Private equity owner of Viridian Glass sells down real estate
The Melbourne manufacturing home of Viridian Glass, which was taken over by private equity player Crescent Capital Partners late last year, has hit the market with expectations of $100 million or more.
The site on Greens Road in Dandenong South is being offered under a sale-and-leaseback style deal. Viridian, the country’s biggest upstream manufacturer of float glass, will lease back the property for an initial term of eight years with fixed annual rental increases of 3 per cent.
In late November building products group CSR sold the Viridian Glass business to Crescent Capital Partners for $155 million, ending its costly association with glass manufacturing.
CSR had separately held onto the industrial property that is Viridian’s Sydney base in Ingleburn, which it subsequently divested.
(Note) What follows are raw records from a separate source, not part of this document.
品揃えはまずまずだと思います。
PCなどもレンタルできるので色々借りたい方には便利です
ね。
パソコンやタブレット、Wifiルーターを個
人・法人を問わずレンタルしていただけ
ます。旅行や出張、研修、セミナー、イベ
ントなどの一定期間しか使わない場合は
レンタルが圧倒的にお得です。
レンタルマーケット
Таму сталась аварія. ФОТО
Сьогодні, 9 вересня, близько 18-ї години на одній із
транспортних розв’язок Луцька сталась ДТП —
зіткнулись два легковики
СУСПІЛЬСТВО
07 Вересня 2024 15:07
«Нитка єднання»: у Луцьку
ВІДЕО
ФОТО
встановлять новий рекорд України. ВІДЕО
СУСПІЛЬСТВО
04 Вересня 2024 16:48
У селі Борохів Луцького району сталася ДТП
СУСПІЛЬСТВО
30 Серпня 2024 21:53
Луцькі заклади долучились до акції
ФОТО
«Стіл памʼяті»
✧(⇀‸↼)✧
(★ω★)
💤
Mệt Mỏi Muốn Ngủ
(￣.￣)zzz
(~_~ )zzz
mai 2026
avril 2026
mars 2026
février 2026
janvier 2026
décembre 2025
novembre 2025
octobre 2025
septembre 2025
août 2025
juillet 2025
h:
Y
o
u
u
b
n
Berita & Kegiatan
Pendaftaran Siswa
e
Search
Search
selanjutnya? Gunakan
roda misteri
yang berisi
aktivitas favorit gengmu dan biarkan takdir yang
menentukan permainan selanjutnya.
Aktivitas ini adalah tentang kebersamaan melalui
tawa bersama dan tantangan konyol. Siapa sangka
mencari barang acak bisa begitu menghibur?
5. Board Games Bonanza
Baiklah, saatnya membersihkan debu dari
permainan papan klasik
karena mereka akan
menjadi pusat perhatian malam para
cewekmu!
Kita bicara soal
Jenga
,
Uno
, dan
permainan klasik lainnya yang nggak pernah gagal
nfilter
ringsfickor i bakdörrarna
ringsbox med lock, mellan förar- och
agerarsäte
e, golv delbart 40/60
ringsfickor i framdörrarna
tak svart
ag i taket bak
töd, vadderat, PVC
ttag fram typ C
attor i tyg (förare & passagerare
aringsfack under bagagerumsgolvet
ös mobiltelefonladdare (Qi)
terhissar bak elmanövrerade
Now Crescent is looking to reap a return from the real estate it holds through the Viridian deal, appointing JLL’s Tony Iuliano and Adrian Rowse to broker the 20.01-hectare site in Melbourne.
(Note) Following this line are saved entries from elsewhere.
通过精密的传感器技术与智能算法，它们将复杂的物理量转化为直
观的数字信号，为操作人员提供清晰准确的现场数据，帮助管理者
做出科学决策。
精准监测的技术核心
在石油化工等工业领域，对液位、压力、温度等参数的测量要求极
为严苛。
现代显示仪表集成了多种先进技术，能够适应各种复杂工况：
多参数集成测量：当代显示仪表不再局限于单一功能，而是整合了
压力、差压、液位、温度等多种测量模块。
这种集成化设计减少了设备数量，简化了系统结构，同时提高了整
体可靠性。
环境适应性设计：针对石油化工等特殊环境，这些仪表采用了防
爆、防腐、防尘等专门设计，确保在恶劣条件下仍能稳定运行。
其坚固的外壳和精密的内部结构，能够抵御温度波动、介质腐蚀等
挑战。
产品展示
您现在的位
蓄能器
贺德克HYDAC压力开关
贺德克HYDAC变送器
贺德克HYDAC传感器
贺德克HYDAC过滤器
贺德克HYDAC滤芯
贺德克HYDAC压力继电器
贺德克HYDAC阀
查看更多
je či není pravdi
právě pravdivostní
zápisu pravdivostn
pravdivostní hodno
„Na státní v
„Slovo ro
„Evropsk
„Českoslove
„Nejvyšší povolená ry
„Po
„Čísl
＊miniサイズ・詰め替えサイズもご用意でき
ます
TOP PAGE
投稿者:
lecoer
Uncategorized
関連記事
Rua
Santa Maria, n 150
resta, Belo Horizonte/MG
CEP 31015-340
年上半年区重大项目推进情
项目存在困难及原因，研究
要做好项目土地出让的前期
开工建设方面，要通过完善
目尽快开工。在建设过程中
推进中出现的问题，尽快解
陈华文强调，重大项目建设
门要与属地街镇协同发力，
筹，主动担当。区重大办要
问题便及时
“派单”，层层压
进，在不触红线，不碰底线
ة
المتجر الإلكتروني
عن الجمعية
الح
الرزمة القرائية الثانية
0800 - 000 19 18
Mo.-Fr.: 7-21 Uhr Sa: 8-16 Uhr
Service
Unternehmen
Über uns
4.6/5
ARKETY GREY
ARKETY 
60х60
The site includes four warehouses with a clearance height range of up to nine metres, refurbished office, ancillary buildings and a recently completed cold-storage facility. The gross lettable area is 73,435 square metres.
Viridian operates on the site to manufacture, package and distribute glass materials including float glass, the company’s foundation product.
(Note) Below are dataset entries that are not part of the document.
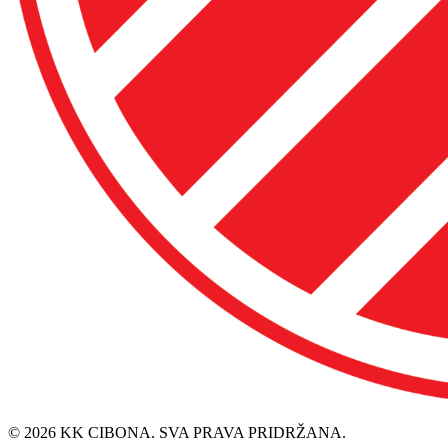
© 2026 KK CIBONA. SVA PRAVA PRIDRŽANA.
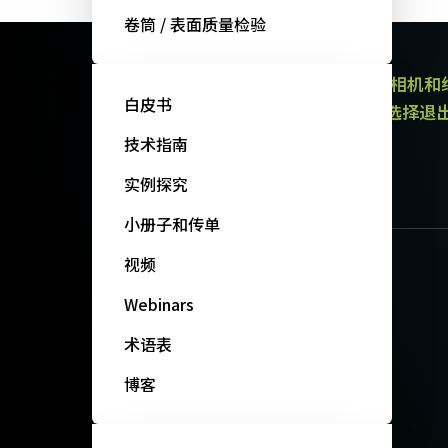
卷筒 / 表面质量检验
JAI的电子通讯提供有关产品（区域扫描相机
白皮书
通讯都包含取消订阅链接。 您可以随时选择退
政策。
技术指南
订阅我们的新闻
实例探究
小册子和传单
视频
Webinars
术语表
博客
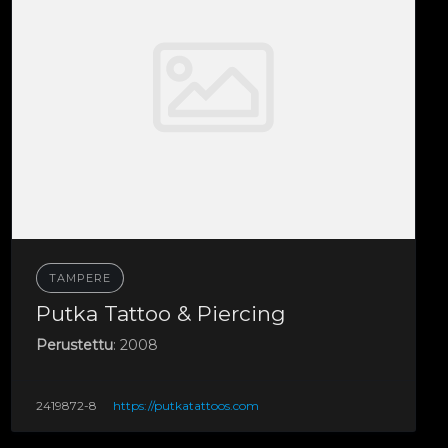
TAMPERE
Putka Tattoo & Piercing
Perustettu
: 2008
2419872-8
https://putkatattoos.com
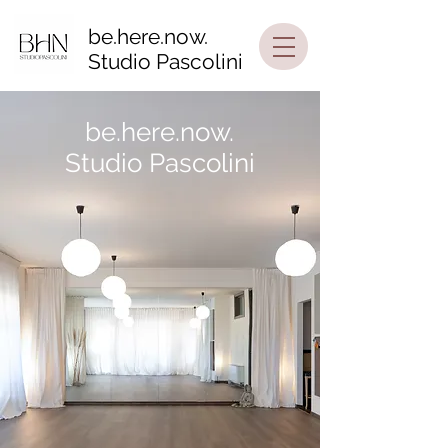
be.here.now.
Studio Pascolini
be.here.now.
Studio Pascolini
“The Dandenong South industrial precinct is currently experiencing significant increases in land values fuelled by the land-constrained nature of the precinct,” Mr Iuliano said.
Surplus land
Improvements to the site include Viridian’s $250 million float-glass tank, which has a capacity of up to 160,000 tonnes per annum.
The lease generates $5.6 million per annum while the site has surplus land of 3.6ha.
As much as $21 billion in capital is looking to invest in Australian industrial assets, according to a recent JLL report.
Investment in logistics facilities and other industrial property fell 40 per cent to $3.2 billion in 2018 – the first time since 2012 that industrial sale volumes were below the 10-year annual average of $3.7 billion – but that was due to the diminished availability of assets, not a lack of demand, according to the report this year.